3.  Wärmebedarf zurückgehend: verstärkt werden diese Fragezeichen durch die Tatsache, dass angesichts steigender Anstrengungen im Bereich der energetischen Gebäudesanierung sowie Effizienzsteigerungen in der Produktion der Wärmebedarf mittelfristig deutlich zurückgehen wird.
Fazit: Block 6 bietet keine ökologischen Vorteile - im Gegenteil
Der Gesamtwirkungsgrad von bis zu 57% und alle darauf basierenden Einschätzungen zur ökologischen Vorteilhaftigkeit des Baus von Block 6 sind rein theoretischer Natur. Der lokale oder regionale Absatz der erzeugten Wärme ist nicht ansatzweise gewährleistet. Insofern müsste bei allen von E.ON oder im Auftrag von E.ON erstellten Rechnungen zur ökologischen Vorteilhaftigkeit statt eines Gesamtwirkungsgrades von 57% der elektrische Wirkungsgrad von 46% angesetzt werden, der den Vergleich verschiedener Alternativen deutlich von der geplanten Steinkohlevariante weg verschieben würde.
Der Block 6 bietet keine ökologischen Vorteile, sondern gefährdet die Gesundheit der Bürger der Region - auch Schönecks. Staudinger ist Hessens größter Emittent an krebserregenden Feinstäuben.

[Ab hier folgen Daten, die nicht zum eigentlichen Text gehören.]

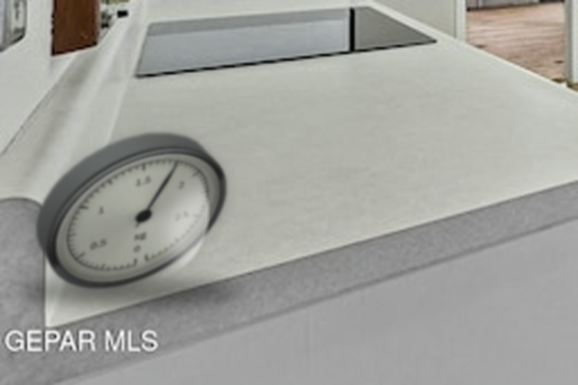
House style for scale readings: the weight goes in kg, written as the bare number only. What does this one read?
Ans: 1.75
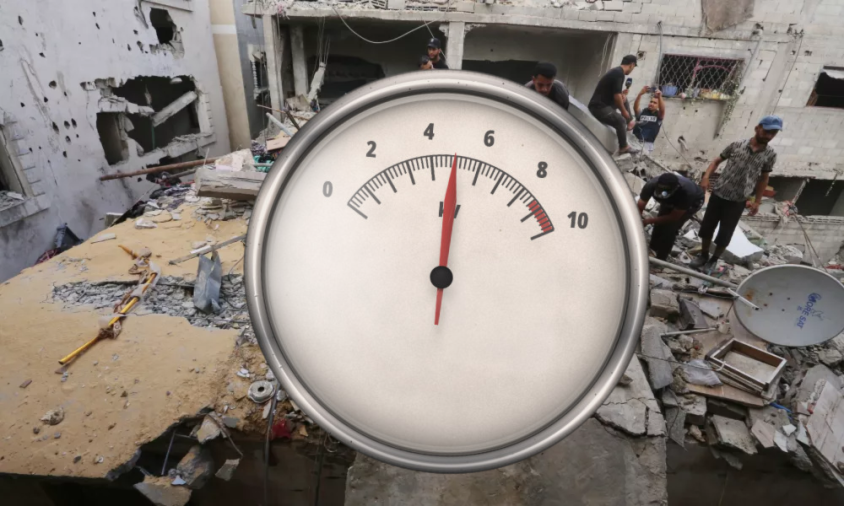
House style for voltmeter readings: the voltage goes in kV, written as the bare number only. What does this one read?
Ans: 5
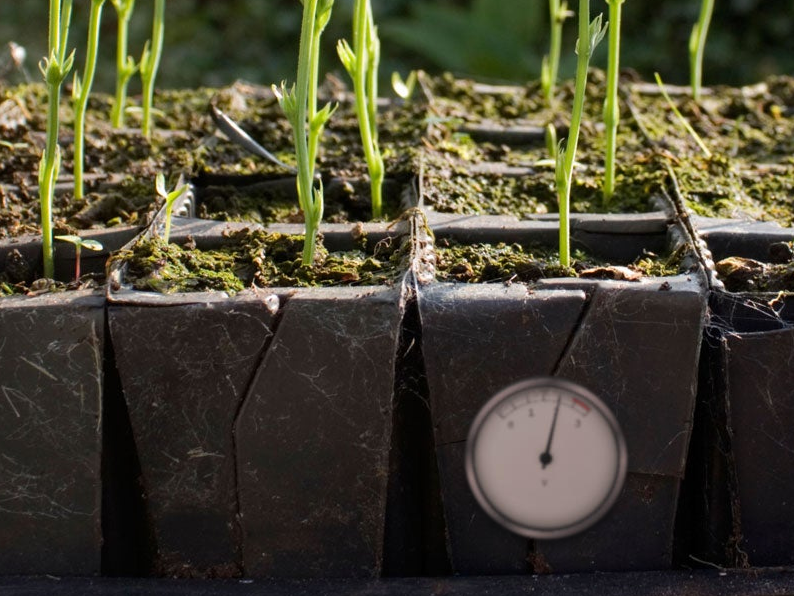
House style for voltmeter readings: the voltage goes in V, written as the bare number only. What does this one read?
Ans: 2
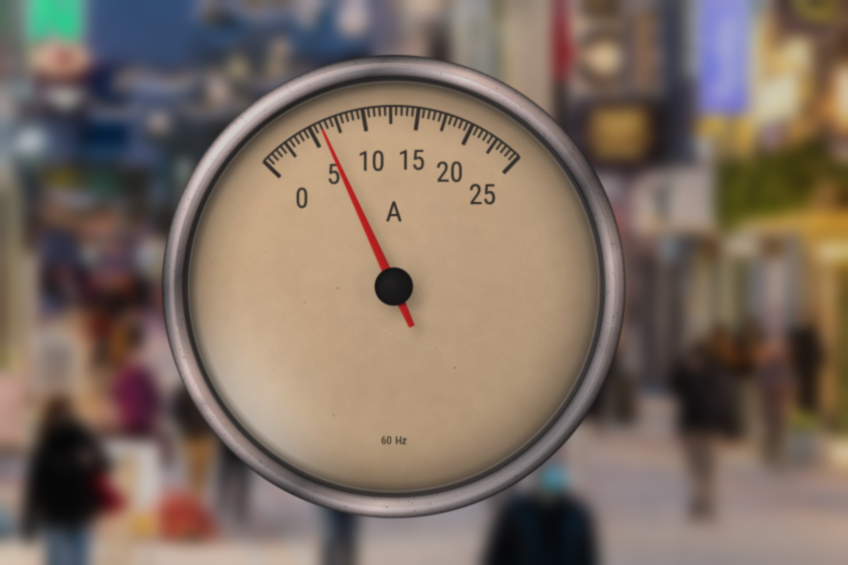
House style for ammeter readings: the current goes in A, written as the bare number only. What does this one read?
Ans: 6
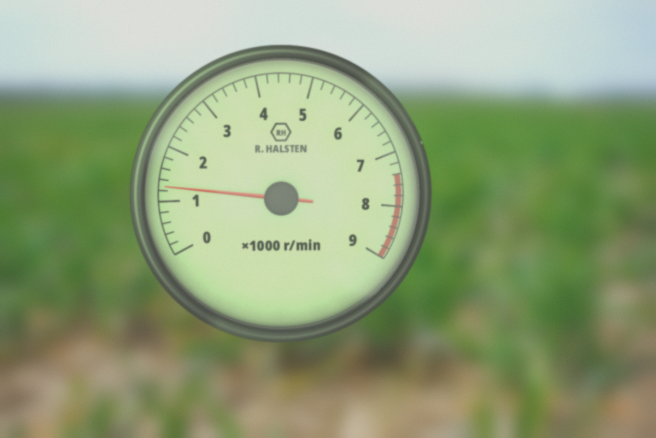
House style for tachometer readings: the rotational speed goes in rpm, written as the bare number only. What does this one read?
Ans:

In den Raumordnungsunterlagen prognostiziert der TÜV Nord jährliche Gesamtemissionen beim Betrieb der Blöcke 4 bis 6 von 5.000 Tonnen Stickoxiden, 4.000 Tonnen Schwefeldioxiden, 438 Tonnen Staub, 700 Kilogramm Quecksilber und anderer Schadstoffe. 8 statt 5 Millionen Tonnen Kohlendioxid pro Jahr sind zudem am Standort Staudinger zu erwarten.
Die Unterlagen zum Raumordnungsverfahren sind auf der Website des Regierungspräsidiums Darmstadt einsehbar: www.rp-darmstadt-hessen.de.